Environment Configuration

Key environment variables:

Variable Purpose Default
PORT Express server port 3100
ADAPTER Storage adapter (s3/local) s3
S3_BUCKET AWS S3 bucket name (required)
S3_PREFIX Artifact prefix in bucket ""
S3_AUTH_BUCKET Auth data bucket S3_BUCKET
S3_AUTH_PREFIX Auth data prefix "auth/"
AWS_REGION AWS region us-east-1
JWT_SECRET JWT signing secret (change in prod!)
JWT_EXPIRY Token expiration 10h
GITHUB_TOKEN GitHub API token (optional)
MIN_NET_SCORE Min score for ingestion 0.5

Scalability Considerations

Horizontal Scaling

  • ✅ Stateless Express servers (JWT, not sessions)
  • ✅ S3 handles concurrent access
  • ⚠️ Token usage tracking may have race conditions
    • Could use DynamoDB with atomic counters instead

Performance Optimizations

  • Python metrics calculated in parallel (ThreadPoolExecutor)
  • HTTP requests are rate-limited but concurrent
  • S3 duplicate checking is expensive (O(n) scan)
    • Could add DynamoDB index for better performance

Cost Optimization

  • Use local adapter for development
  • S3 storage is cheap (~$0.023/GB/month)
  • API costs: S3 GET/PUT requests (~$0.0004/1000 requests)
  • Consider S3 lifecycle policies to archive old artifacts

Future Enhancements (Not Yet Implemented)
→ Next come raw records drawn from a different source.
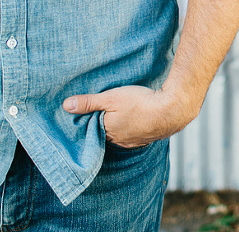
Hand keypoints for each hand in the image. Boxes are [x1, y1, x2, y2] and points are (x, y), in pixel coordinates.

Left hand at [64, 85, 198, 147]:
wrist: (172, 110)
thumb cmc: (139, 102)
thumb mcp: (110, 98)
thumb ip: (89, 102)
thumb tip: (66, 106)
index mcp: (108, 132)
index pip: (92, 130)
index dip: (90, 121)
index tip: (87, 114)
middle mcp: (119, 141)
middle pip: (106, 133)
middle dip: (104, 124)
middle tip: (103, 112)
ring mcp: (135, 141)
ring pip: (121, 135)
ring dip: (119, 127)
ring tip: (119, 115)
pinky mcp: (148, 138)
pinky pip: (135, 135)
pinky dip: (133, 128)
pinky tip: (136, 120)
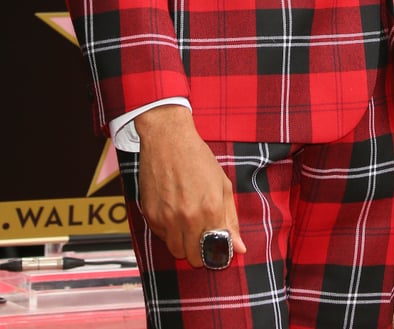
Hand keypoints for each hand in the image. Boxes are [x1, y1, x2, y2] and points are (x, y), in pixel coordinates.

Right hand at [135, 105, 246, 267]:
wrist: (168, 140)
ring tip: (188, 221)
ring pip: (175, 250)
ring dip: (183, 243)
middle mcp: (188, 217)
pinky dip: (168, 230)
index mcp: (211, 209)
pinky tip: (174, 211)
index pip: (214, 253)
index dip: (216, 254)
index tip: (217, 249)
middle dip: (199, 252)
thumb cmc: (198, 159)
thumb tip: (239, 248)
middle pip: (192, 258)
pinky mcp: (150, 215)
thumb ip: (230, 219)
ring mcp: (167, 218)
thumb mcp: (222, 185)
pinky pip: (161, 236)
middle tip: (202, 237)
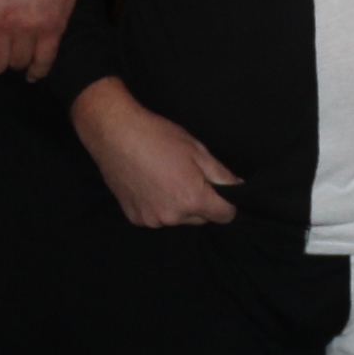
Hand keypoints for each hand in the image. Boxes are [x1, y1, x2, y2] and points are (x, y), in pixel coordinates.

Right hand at [71, 78, 239, 226]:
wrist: (115, 134)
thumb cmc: (157, 137)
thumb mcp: (197, 150)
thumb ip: (221, 175)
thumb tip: (238, 187)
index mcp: (192, 199)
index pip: (225, 216)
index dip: (227, 202)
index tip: (219, 189)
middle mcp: (173, 217)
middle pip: (201, 219)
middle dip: (200, 202)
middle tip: (187, 175)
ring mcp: (152, 219)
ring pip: (178, 219)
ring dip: (178, 205)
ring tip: (165, 177)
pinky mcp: (135, 218)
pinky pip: (157, 217)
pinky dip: (158, 206)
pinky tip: (149, 184)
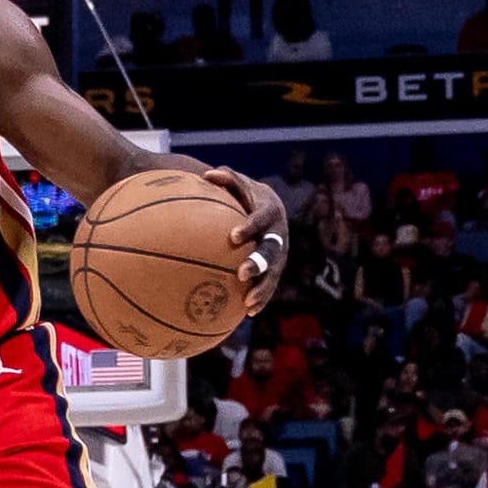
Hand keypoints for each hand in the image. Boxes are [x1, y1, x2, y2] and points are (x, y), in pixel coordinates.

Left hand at [204, 166, 291, 312]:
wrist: (271, 206)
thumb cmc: (247, 195)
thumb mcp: (239, 185)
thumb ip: (226, 179)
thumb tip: (207, 174)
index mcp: (270, 212)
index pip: (261, 219)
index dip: (249, 226)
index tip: (232, 236)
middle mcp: (279, 234)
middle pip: (272, 250)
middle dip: (259, 262)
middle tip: (241, 273)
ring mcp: (281, 253)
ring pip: (274, 272)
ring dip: (262, 288)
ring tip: (247, 304)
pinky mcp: (277, 267)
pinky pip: (270, 284)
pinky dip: (262, 298)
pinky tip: (248, 313)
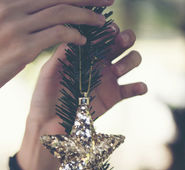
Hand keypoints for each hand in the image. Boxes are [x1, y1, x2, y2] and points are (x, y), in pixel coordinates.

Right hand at [0, 0, 114, 104]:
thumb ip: (13, 13)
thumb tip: (39, 11)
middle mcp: (8, 6)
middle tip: (108, 0)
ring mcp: (15, 25)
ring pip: (62, 12)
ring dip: (87, 16)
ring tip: (102, 23)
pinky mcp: (21, 47)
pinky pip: (57, 35)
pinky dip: (74, 35)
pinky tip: (83, 42)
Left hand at [17, 26, 146, 169]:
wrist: (49, 126)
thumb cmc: (44, 97)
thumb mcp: (48, 73)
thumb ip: (61, 54)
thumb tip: (77, 35)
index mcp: (83, 54)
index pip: (101, 36)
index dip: (108, 29)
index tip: (109, 30)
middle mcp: (98, 63)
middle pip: (121, 43)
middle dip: (126, 37)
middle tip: (120, 41)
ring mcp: (107, 80)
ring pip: (131, 61)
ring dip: (130, 60)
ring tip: (116, 70)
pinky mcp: (113, 97)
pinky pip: (132, 89)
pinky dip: (140, 86)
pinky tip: (139, 87)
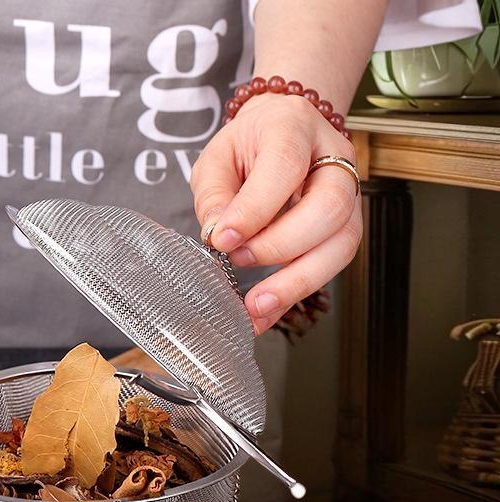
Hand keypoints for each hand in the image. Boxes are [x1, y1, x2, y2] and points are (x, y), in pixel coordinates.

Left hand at [191, 92, 361, 333]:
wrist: (281, 134)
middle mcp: (333, 160)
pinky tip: (266, 313)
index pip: (285, 167)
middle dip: (282, 246)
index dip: (255, 208)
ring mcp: (348, 196)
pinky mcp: (344, 229)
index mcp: (295, 127)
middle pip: (330, 208)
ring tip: (257, 305)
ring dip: (297, 280)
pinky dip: (295, 296)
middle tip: (240, 260)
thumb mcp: (217, 157)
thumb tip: (217, 235)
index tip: (223, 239)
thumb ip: (214, 194)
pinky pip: (330, 267)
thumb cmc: (248, 147)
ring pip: (342, 243)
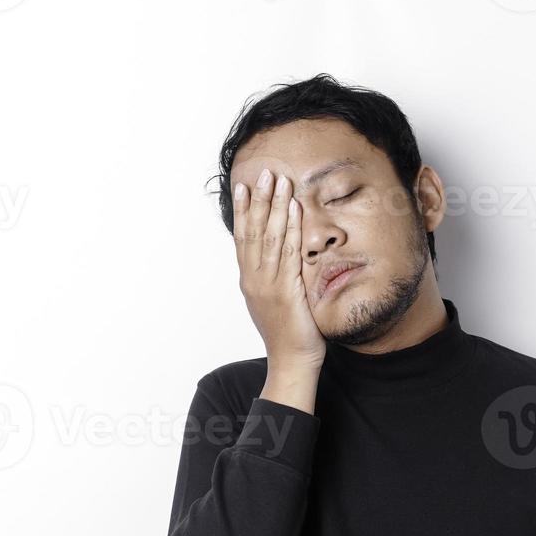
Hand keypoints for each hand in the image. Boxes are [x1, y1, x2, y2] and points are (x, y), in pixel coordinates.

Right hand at [233, 168, 324, 369]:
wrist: (291, 363)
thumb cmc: (288, 336)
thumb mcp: (276, 303)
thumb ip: (274, 280)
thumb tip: (276, 263)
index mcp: (250, 281)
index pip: (243, 239)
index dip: (243, 212)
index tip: (242, 186)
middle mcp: (254, 280)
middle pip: (253, 232)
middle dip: (257, 200)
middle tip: (262, 172)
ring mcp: (268, 285)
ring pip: (269, 238)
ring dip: (273, 207)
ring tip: (278, 181)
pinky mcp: (285, 291)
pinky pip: (288, 253)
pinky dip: (290, 229)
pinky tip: (293, 209)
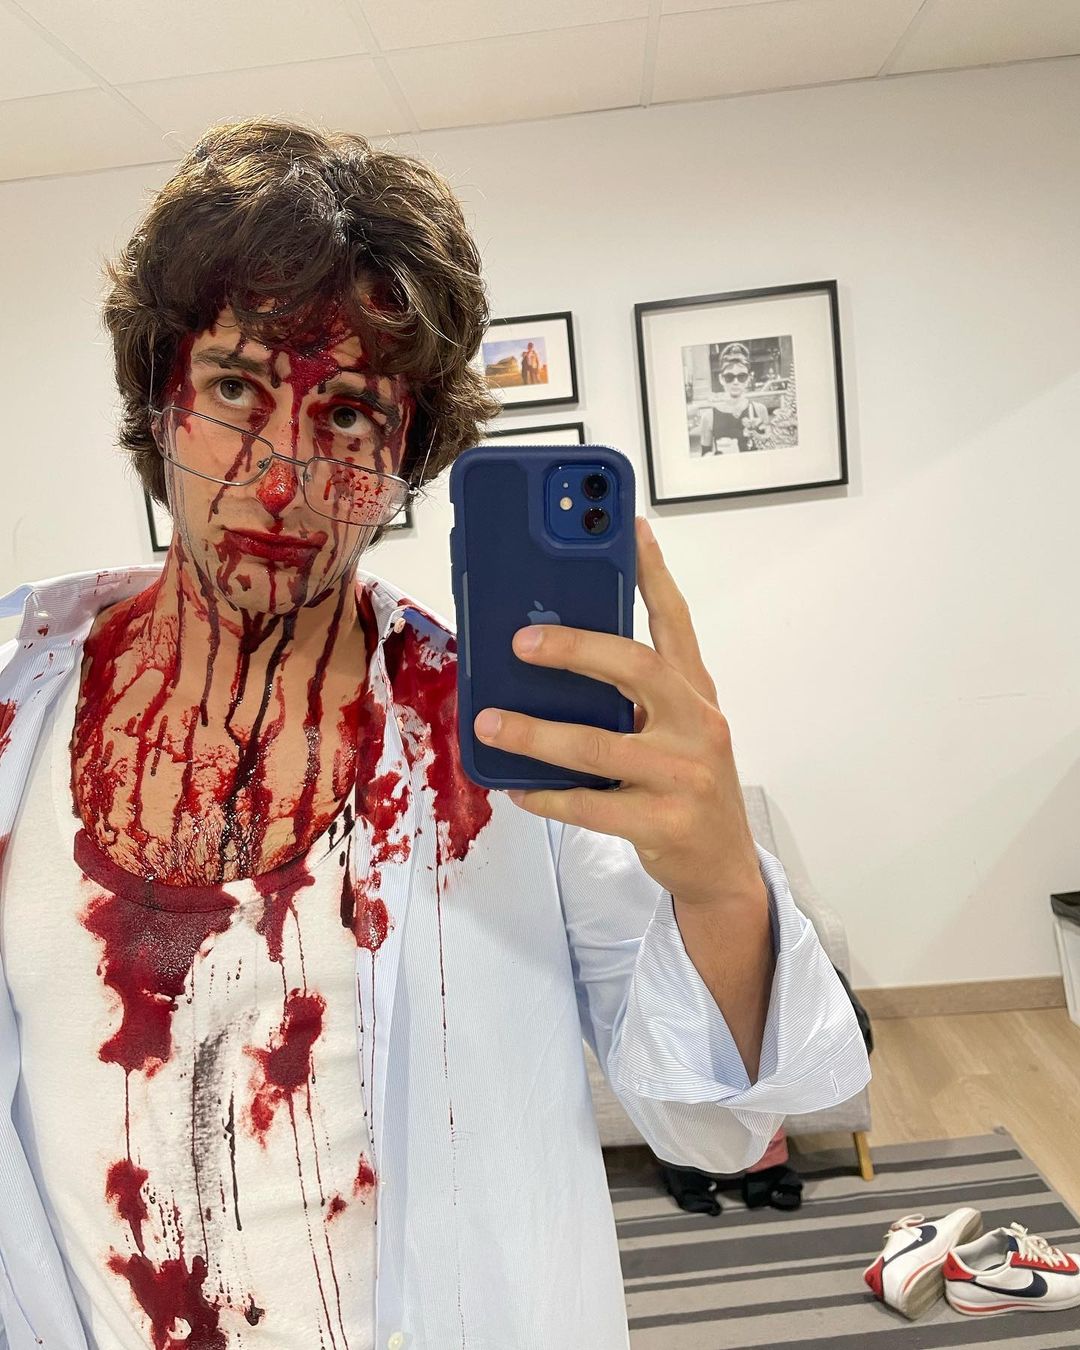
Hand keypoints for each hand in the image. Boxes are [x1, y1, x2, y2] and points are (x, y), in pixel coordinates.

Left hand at [472, 516, 761, 908]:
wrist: (724, 869)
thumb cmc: (687, 786)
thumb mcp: (678, 730)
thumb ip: (637, 696)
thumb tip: (555, 655)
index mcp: (697, 695)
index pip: (675, 622)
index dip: (654, 573)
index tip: (630, 527)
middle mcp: (697, 726)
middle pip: (637, 669)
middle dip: (576, 649)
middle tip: (521, 642)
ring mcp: (683, 777)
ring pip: (599, 746)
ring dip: (536, 734)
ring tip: (490, 723)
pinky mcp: (663, 824)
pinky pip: (589, 806)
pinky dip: (547, 795)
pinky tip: (518, 788)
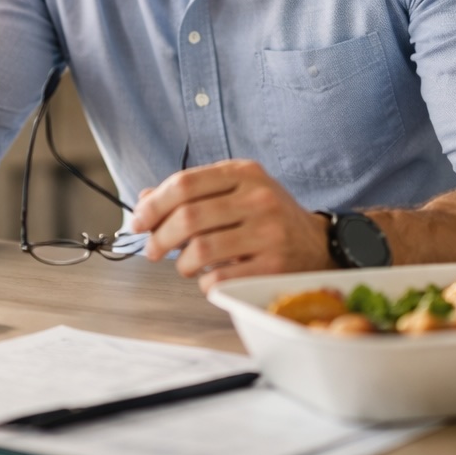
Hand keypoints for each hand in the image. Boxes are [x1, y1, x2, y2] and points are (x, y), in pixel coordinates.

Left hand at [128, 160, 333, 291]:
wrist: (318, 243)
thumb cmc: (266, 217)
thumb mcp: (235, 191)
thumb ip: (192, 192)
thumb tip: (143, 201)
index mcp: (244, 173)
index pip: (184, 184)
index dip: (152, 205)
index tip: (137, 222)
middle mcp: (258, 198)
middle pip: (188, 218)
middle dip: (159, 238)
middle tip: (151, 250)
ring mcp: (268, 232)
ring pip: (200, 250)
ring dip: (180, 263)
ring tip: (183, 265)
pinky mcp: (273, 266)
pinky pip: (219, 278)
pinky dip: (203, 282)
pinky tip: (208, 277)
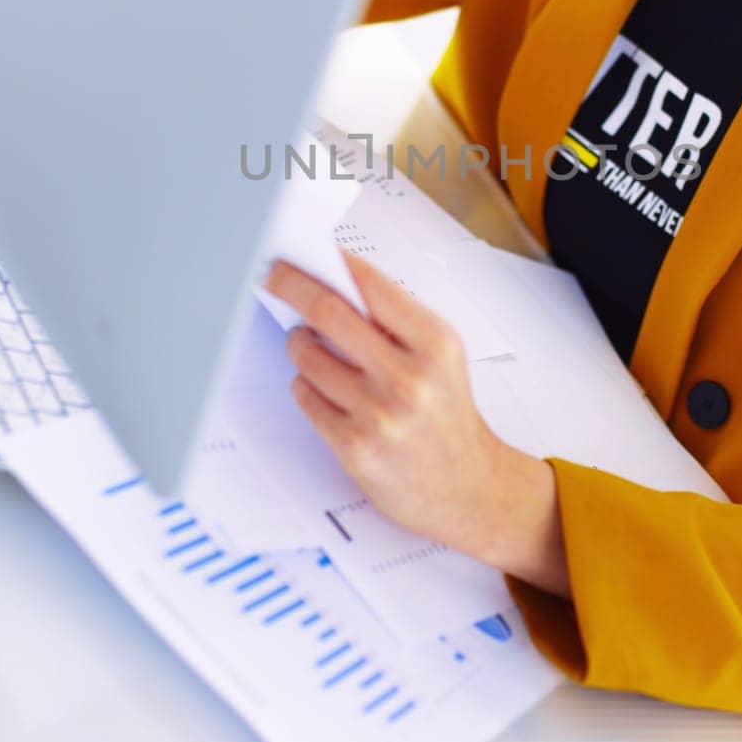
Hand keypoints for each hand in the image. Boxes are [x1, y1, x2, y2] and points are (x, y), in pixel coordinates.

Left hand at [262, 252, 569, 592]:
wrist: (468, 487)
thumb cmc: (448, 415)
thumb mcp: (442, 357)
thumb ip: (396, 321)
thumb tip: (334, 281)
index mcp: (436, 343)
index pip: (370, 285)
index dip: (330, 264)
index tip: (304, 254)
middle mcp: (410, 377)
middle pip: (328, 313)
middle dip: (291, 286)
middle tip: (273, 277)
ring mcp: (380, 414)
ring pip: (309, 356)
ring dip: (299, 343)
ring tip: (306, 343)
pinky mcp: (355, 447)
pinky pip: (306, 398)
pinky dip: (304, 384)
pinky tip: (319, 386)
Based on the project spec, potential additions:

  1. Web UI: Pleasant browser interface for artifact management
  2. Artifact Search: Regex search over names/descriptions
  3. Version Ranges: Support "~1.2.0" and "^1.2.0" notation
  4. Lineage Graph: Visualize parent model relationships
  5. License Compatibility: Check GitHub license vs Model license
  6. Partial Downloads: Download just weights or datasets
  7. Model Ingest: Automatic HuggingFace model ingestion
  8. Health Dashboard: Real-time system metrics visualization
  9. Pagination: For large artifact listings
  10. Tracks: Performance, Security, or High-Assurance specialization

Troubleshooting

Common Issues

Issue: Python subprocess timeout

  • Cause: Metric calculation taking >60s
  • Solution: Increase timeout in RunPipeline, or optimize Python metrics

Issue: S3 permission denied

  • Cause: AWS credentials not configured or insufficient permissions
  • Solution: Set AWS credentials, ensure IAM role has S3 access

Issue: Token usage limit exceeded

  • Cause: Token used >1000 times
  • Solution: Re-authenticate to get new token

Issue: Duplicate URL error

  • Cause: Artifact with same URL already exists
  • Solution: Update existing artifact instead of creating new one

Conclusion

This architecture demonstrates:

  • Separation of Concerns: Clear layers (API, business logic, storage, metrics)
  • Extensibility: Easy to add new metrics, storage backends, routes
  • Testability: Multiple adapters for different test scenarios
  • Security: JWT auth, bcrypt passwords, audit logging
  • Cloud-Native: AWS S3 for persistence, scalable design
  • Hybrid Power: Node.js for API + Python for ML/data science

The UML diagram captures this complex system in a comprehensible visual format, showing all major components and their relationships.